La esclusa parece que se sitúa en en la unión del río con el canal de entrada al puerto, ¿no?

----------


## FEDE

> Gracias Fede, muy interesante. ¿Sabes para cuando está previsto que entre en funcionamiento?


Hola Ben-amar:

Las cosas de palacio, van despacio  :Big Grin:  según lo que he escuchado debía de estar en funcionamiento ya, pero como paso con el metro de Sevilla, las obras se retrasan y por lo que he visto le quedan todavía bastante, no me atermino a pronosticar una fecha, por poner otro ejemplo, las obras de la plaza de la Encarnación, tambien en Sevilla, deberían de haber estado acabadas al final del 2009 y la obra va para largo también  :Embarrassment: 

Un saludo  :Smile:

----------


## F. Lázaro

> Hola Ben-amar:
> 
> Las cosas de palacio, van despacio  según lo que he escuchado debía de estar en funcionamiento ya, pero como paso con el metro de Sevilla, las obras se retrasan y por lo que he visto le quedan todavía bastante, no me atermino a pronosticar una fecha, por poner otro ejemplo, las obras de la plaza de la Encarnación, tambien en Sevilla, deberían de haber estado acabadas al final del 2009 y la obra va para largo también 
> 
> Un saludo


Lo típico... :Embarrassment: ...en fin  :Big Grin: 

Muchas gracias FEDE por la información

Un saludo.

----------


## FEDE

> La esclusa parece que se sitúa en en la unión del río con el canal de entrada al puerto, ¿no?


Hola Jasg555:

Así es, está situada unos dos kilometros de la antigua esclusa, aguas abajo y casi en la unión del rio con la entrada al puerto.

Un saludo  :Smile:

----------


## jasg555

> Hola Jasg555:
> 
> Así es, está situada unos dos kilometros de la antigua esclusa, aguas abajo y casi en la unión del rio con la entrada al puerto.
> 
> Un saludo


 En esa misma zona hice las prácticas de navegación, de brújula, derivas, gps, etc...
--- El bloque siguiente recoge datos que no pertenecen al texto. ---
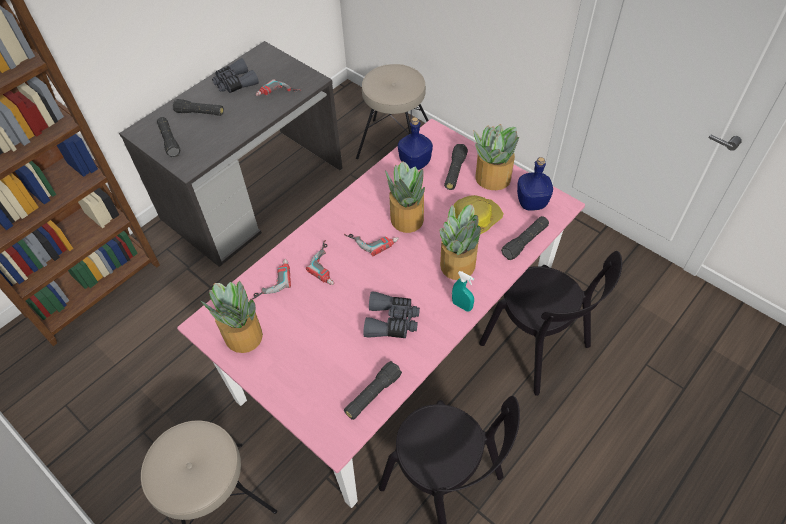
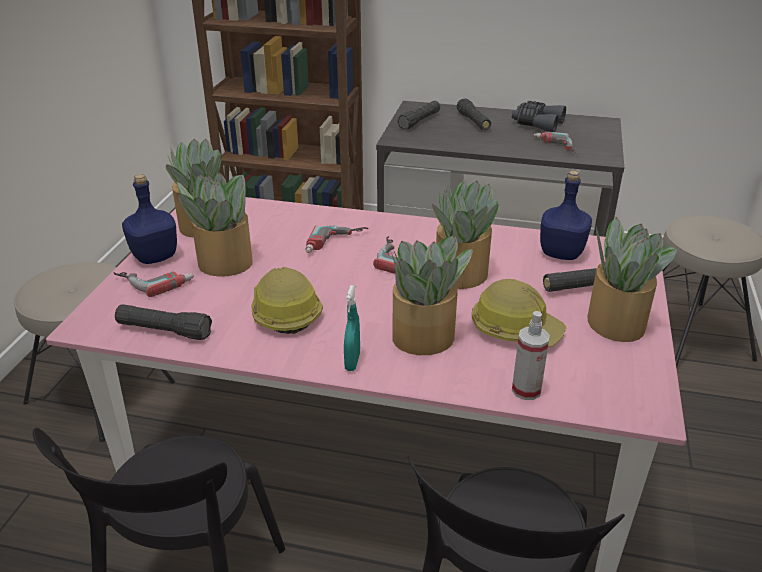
camera: 60 degrees right, 20 degrees down
(270, 281) = (285, 218): power drill -> power drill (155, 280)
(308, 337) = (224, 263): none -> potted plant
(392, 321) = (284, 312): grey binoculars -> hard hat
(525, 242) = (526, 390): black flashlight -> spray bottle
(532, 203) = (613, 375): blue bottle -> blue bottle (154, 257)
El monitor nos estuvo enseñando los antiguos meandros del río, antes de que se construyera la canalización de Alfonso XIII, ¿se llama así, no?
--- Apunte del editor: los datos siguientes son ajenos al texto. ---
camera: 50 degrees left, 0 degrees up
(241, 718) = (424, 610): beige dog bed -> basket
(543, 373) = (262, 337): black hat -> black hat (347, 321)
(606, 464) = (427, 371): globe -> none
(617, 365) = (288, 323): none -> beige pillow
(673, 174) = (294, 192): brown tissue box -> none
 :Smile:  :Smile:  :Smile:  :Smile:  :Smile:

----------


## FEDE

> El monitor nos estuvo enseñando los antiguos meandros del río, antes de que se construyera la canalización de Alfonso XIII, ¿se llama así, no?


La verdad, no se ha que canalización te refieres?  :Confused:

----------


## embalses al 100%

> Hola Ben-amar:
> 
> Las cosas de palacio, van despacio  según lo que he escuchado debía de estar en funcionamiento ya, pero como paso con el metro de Sevilla, las obras se retrasan y por lo que he visto le quedan todavía bastante, no me atermino a pronosticar una fecha, por poner otro ejemplo, las obras de la plaza de la Encarnación, tambien en Sevilla, deberían de haber estado acabadas al final del 2009 y la obra va para largo también 
> 
> Un saludo


Las obras en Sevilla no suelen cumplir su plazo, otro ejemplo fue las obras de la Av. de Hytasa que debian hacer en 1 año y tardaron casi dos y costó la vida a una persona :Frown: . Lo mismo pasará con los pasos subterraneos de Bueno Monrreal y la Av. de Andalcia :Mad:  :Mad: . A ver cuando la terminan (la esclusa), para que así suba la actividad portuaria en Sevilla.


Un saludo :Wink: .

----------


## jasg555

> La verdad, no se ha que canalización te refieres?


Creo que es a ésta:

*Creación del canal Alfonso XIII * _Entre 1903 y 1926, se realizaron las modificaciones especificadas en el Plan Molini con el fin de simplificar la navegación hasta el puerto de Sevilla: el canal de Alfonso XIII, creando un acceso en línea recta entre los dos extremos del meandro de tablada_.

*Desvío del río y creación de la dársena * 
_En 1948, para evitar las importantes inundaciones por las que se veía afectada la ciudad de Sevilla por el Guadalquivir, se creó un nuevo cauce por la cartuja, que se unió en San Juan de Aznalfarache con el antiguo cauce abandonado mediante la creación del canal de Alfonso XIII, y se taponó el río en Chapina, la entrada norte del río en la ciudad. Quedaba de este modo la dársena, que recibe en su totalidad el nombre de canal de Alfonso XIII, como un brazo muerto del río, cerrado al norte por el citado tapón, y al sur por la exclusa del puerto_.,[1]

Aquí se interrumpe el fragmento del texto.